Data section:
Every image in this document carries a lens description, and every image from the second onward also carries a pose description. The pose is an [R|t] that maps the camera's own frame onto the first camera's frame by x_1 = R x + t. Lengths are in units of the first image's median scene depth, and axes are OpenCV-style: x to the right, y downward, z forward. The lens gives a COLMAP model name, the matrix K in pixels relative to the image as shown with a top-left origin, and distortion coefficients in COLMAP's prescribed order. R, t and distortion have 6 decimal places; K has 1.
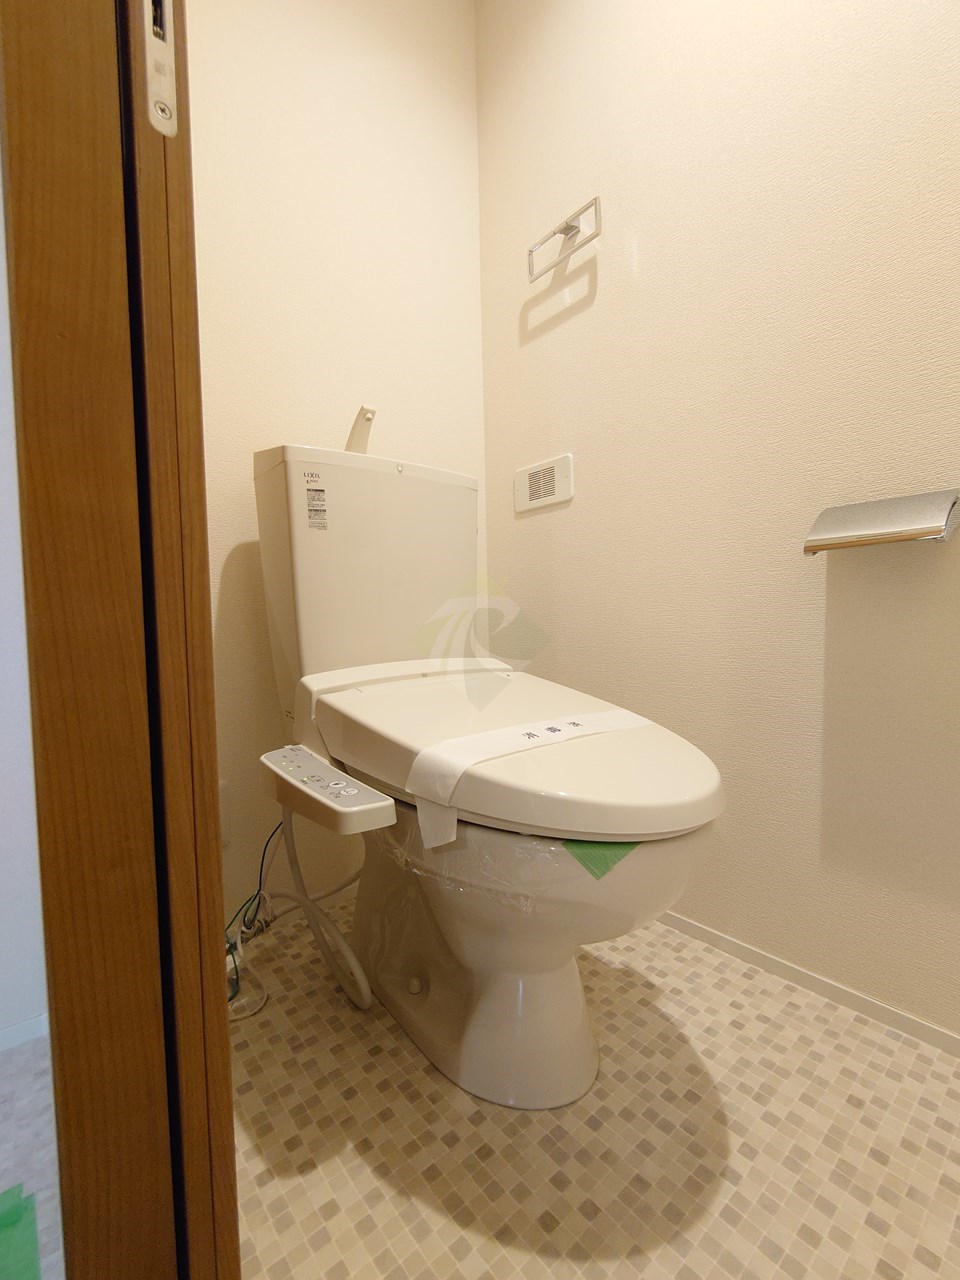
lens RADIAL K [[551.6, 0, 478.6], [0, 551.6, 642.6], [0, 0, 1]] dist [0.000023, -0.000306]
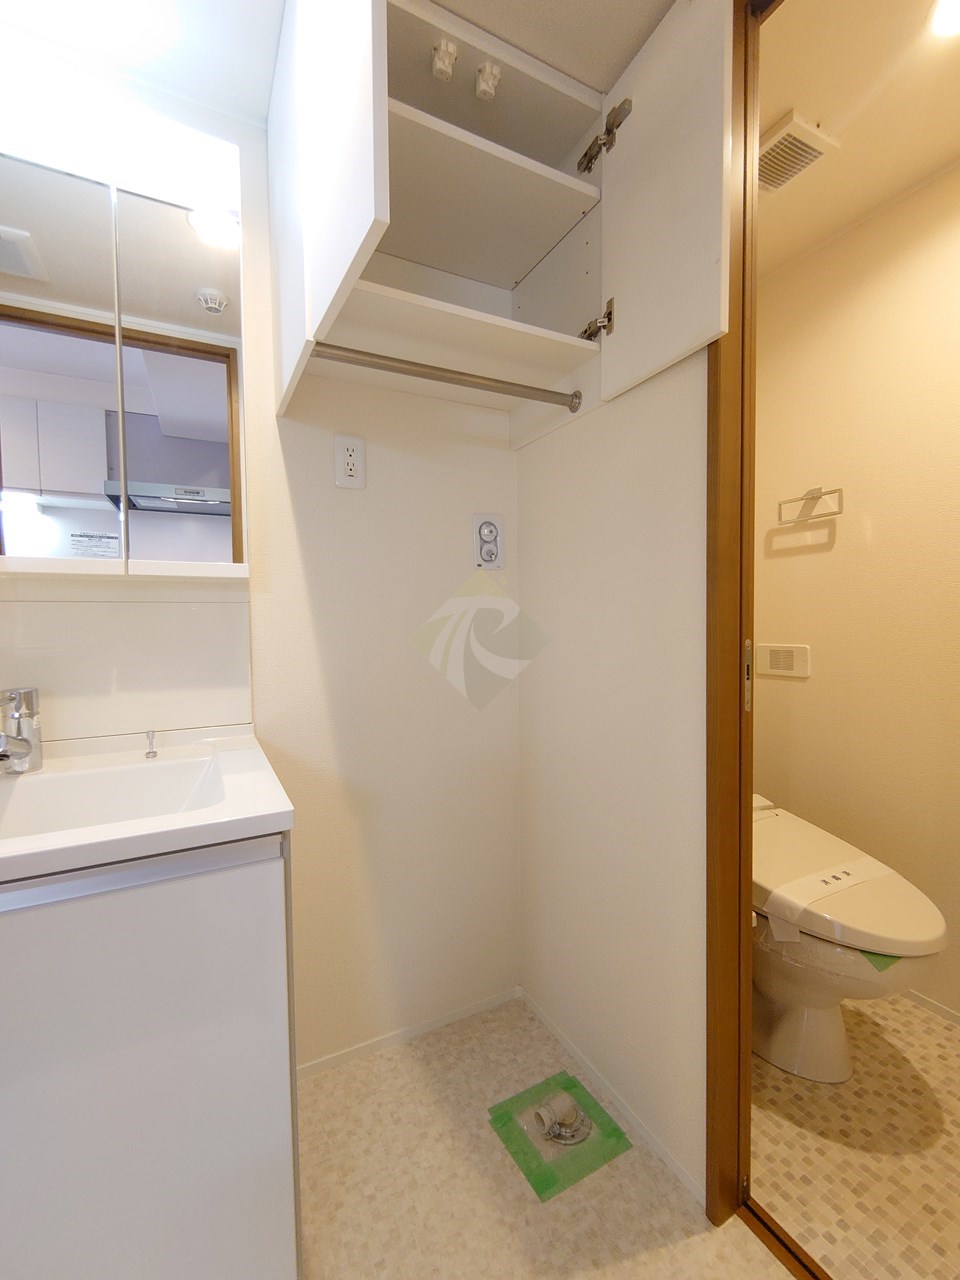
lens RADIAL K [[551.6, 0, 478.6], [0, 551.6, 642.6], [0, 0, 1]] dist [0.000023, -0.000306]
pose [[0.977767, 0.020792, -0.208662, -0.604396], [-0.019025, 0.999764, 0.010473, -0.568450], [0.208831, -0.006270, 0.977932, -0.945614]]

To do:
Copy the whole listing above word for word, leaving out the pictures.

Answer to the problem:
Every image in this document carries a lens description, and every image from the second onward also carries a pose description. The pose is an [R|t] that maps the camera's own frame onto the first camera's frame by x_1 = R x + t. Lengths are in units of the first image's median scene depth, and axes are OpenCV-style: x to the right, y downward, z forward. The lens gives a COLMAP model name, the matrix K in pixels relative to the image as shown with a top-left origin, and distortion coefficients in COLMAP's prescribed order. R, t and distortion have 6 decimal places; K has 1.
lens RADIAL K [[551.6, 0, 478.6], [0, 551.6, 642.6], [0, 0, 1]] dist [0.000023, -0.000306]
lens RADIAL K [[551.6, 0, 478.6], [0, 551.6, 642.6], [0, 0, 1]] dist [0.000023, -0.000306]
pose [[0.977767, 0.020792, -0.208662, -0.604396], [-0.019025, 0.999764, 0.010473, -0.568450], [0.208831, -0.006270, 0.977932, -0.945614]]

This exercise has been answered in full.